When set to safe, all updates are flushed to disk at the end of each transaction. Commit operations normally takes a little longer, but recovery after an abnormal termination is instant. This mode also has much better concurrency characteristics.
transaction-isolation X X Yes
default true, this parameter only has an effect when transaction-mode=fast. In fast mode, updates lock the repository preventing concurrent query answering. However, if this parameter is set to false, concurrent queries are permitted with the loss of isolation.

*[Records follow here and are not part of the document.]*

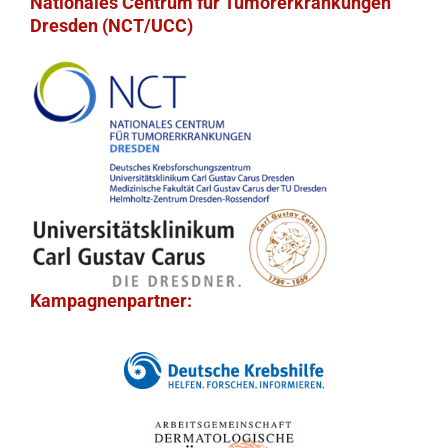
Nationales Centrum für Tumorerkrankungen
Dresden (NCT/UCC)
Kampagnenpartner: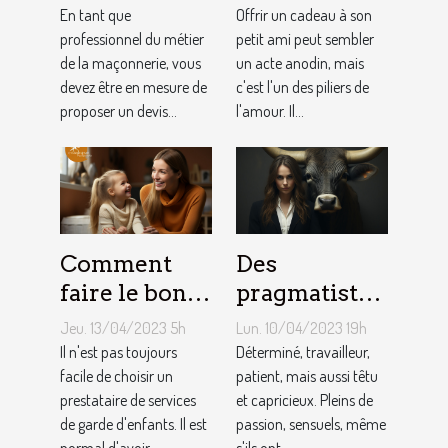
: Comment
idéaux et
En tant que
Offrir un cadeau à son
établir le
professionnel du métier
originaux
petit ami peut sembler
de la maçonnerie, vous
un acte anodin, mais
devis avec un
pour votre
devez être en mesure de
c'est l'un des piliers de
artisan
petit ami
proposer un devis...
l'amour. Il...
maçon ?
Comment
Des
faire le bon
pragmatistes
choix entre
imaginatifs
Jeu. 13/04/2023 5h
Lun. 10/04/2023 19h
une crèche et
et patients :
Il n'est pas toujours
Déterminé, travailleur,
une
facile de choisir un
comment
patient, mais aussi têtu
prestataire de services
et capricieux. Pleins de
assistante
sont les gens
de garde d'enfants. Il est
passion, sensuels, même
maternelle ?
du Taureau ?
normal d'avoir...
s'ils ont...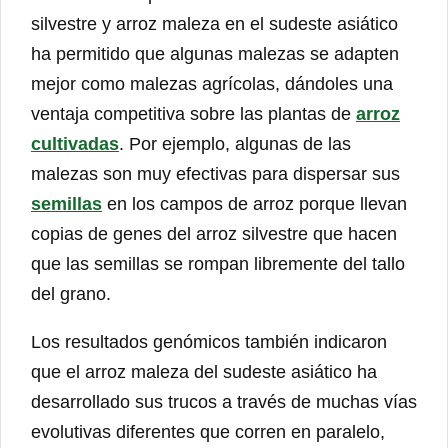
silvestre y arroz maleza en el sudeste asiático
ha permitido que algunas malezas se adapten
mejor como malezas agrícolas, dándoles una
ventaja competitiva sobre las plantas de
arroz
cultivadas
. Por ejemplo, algunas de las
malezas son muy efectivas para dispersar sus
semillas
en los campos de arroz porque llevan
copias de genes del arroz silvestre que hacen
que las semillas se rompan libremente del tallo
del grano.
Los resultados genómicos también indicaron
que el arroz maleza del sudeste asiático ha
desarrollado sus trucos a través de muchas vías
evolutivas diferentes que corren en paralelo,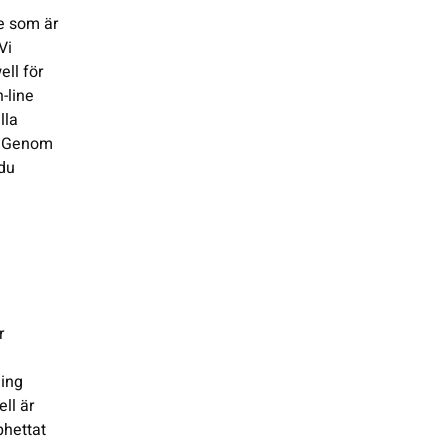
ge som är
Vi
ell för
-line
lla
n. Genom
 du
r
ning
ell är
phettat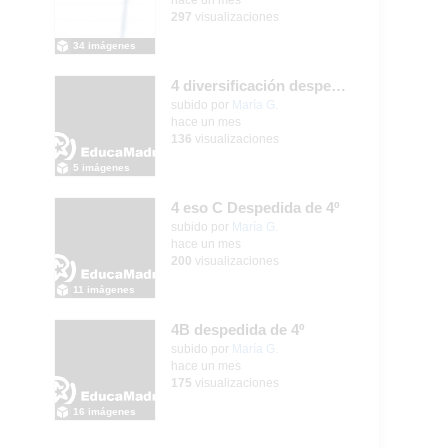
297
visualizaciones
34 imágenes
4 diversificación despedida de 4º
Contenido educativo.
subido por
María G.
-
hace un mes
136
visualizaciones
5 imágenes
4 eso C Despedida de 4º
Contenido educativo.
subido por
María G.
-
hace un mes
200
visualizaciones
11 imágenes
4B despedida de 4º
Contenido educativo.
subido por
María G.
-
hace un mes
175
visualizaciones
16 imágenes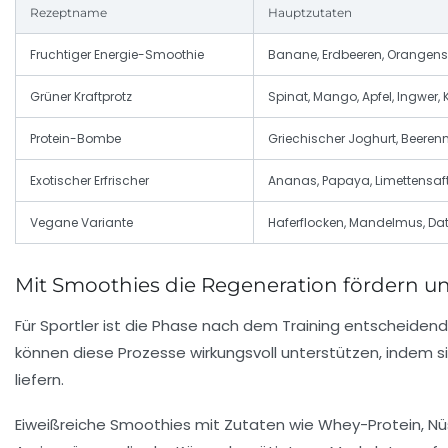
Rezeptname
Hauptzutaten
Fruchtiger Energie-Smoothie
Banane, Erdbeeren, Orangensa
Grüner Kraftprotz
Spinat, Mango, Apfel, Ingwer
Protein-Bombe
Griechischer Joghurt, Beere
Exotischer Erfrischer
Ananas, Papaya, Limettensaft,
Vegane Variante
Haferflocken, Mandelmus, Dat
Mit Smoothies die Regeneration fördern u
Für Sportler ist die Phase nach dem Training entscheiden
können diese Prozesse wirkungsvoll unterstützen, indem si
liefern.
Eiweißreiche Smoothies mit Zutaten wie Whey-Protein, N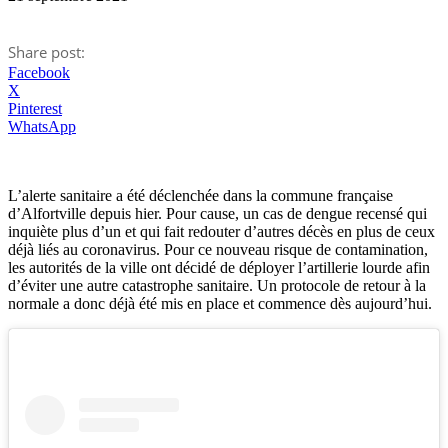
Share post:
Facebook
X
Pinterest
WhatsApp
L’alerte sanitaire a été déclenchée dans la commune française
d’Alfortville depuis hier. Pour cause, un cas de dengue recensé qui
inquiète plus d’un et qui fait redouter d’autres décès en plus de ceux
déjà liés au coronavirus. Pour ce nouveau risque de contamination,
les autorités de la ville ont décidé de déployer l’artillerie lourde afin
d’éviter une autre catastrophe sanitaire. Un protocole de retour à la
normale a donc déjà été mis en place et commence dès aujourd’hui.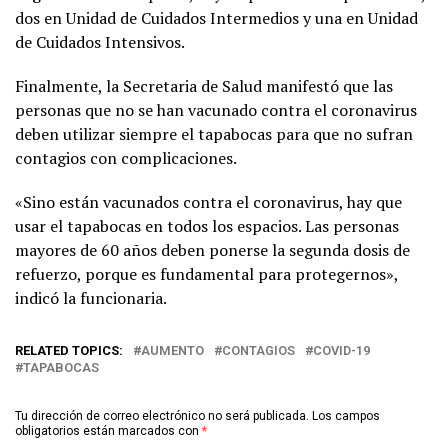
dos en Unidad de Cuidados Intermedios y una en Unidad
de Cuidados Intensivos.
Finalmente, la Secretaria de Salud manifestó que las
personas que no se han vacunado contra el coronavirus
deben utilizar siempre el tapabocas para que no sufran
contagios con complicaciones.
«Sino están vacunados contra el coronavirus, hay que
usar el tapabocas en todos los espacios. Las personas
mayores de 60 años deben ponerse la segunda dosis de
refuerzo, porque es fundamental para protegernos»,
indicó la funcionaria.
RELATED TOPICS:
AUMENTO
CONTAGIOS
COVID-19
TAPABOCAS
Tu dirección de correo electrónico no será publicada.
Los campos
obligatorios están marcados con
*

tuple-index-memory X X Yes
default 80m, specifies the amount of memory to be used for statement storage cache.
useShutdownHooks   X Yes
default true, if true then the method OwlimSchemaRepository.shutdown() is called when the Java Virtual Machine (JVM) exits (running GraphDB under Tomcat requires this parameter to be true, otherwise it cannot be guaranteed that the shutdown() method will be called at all).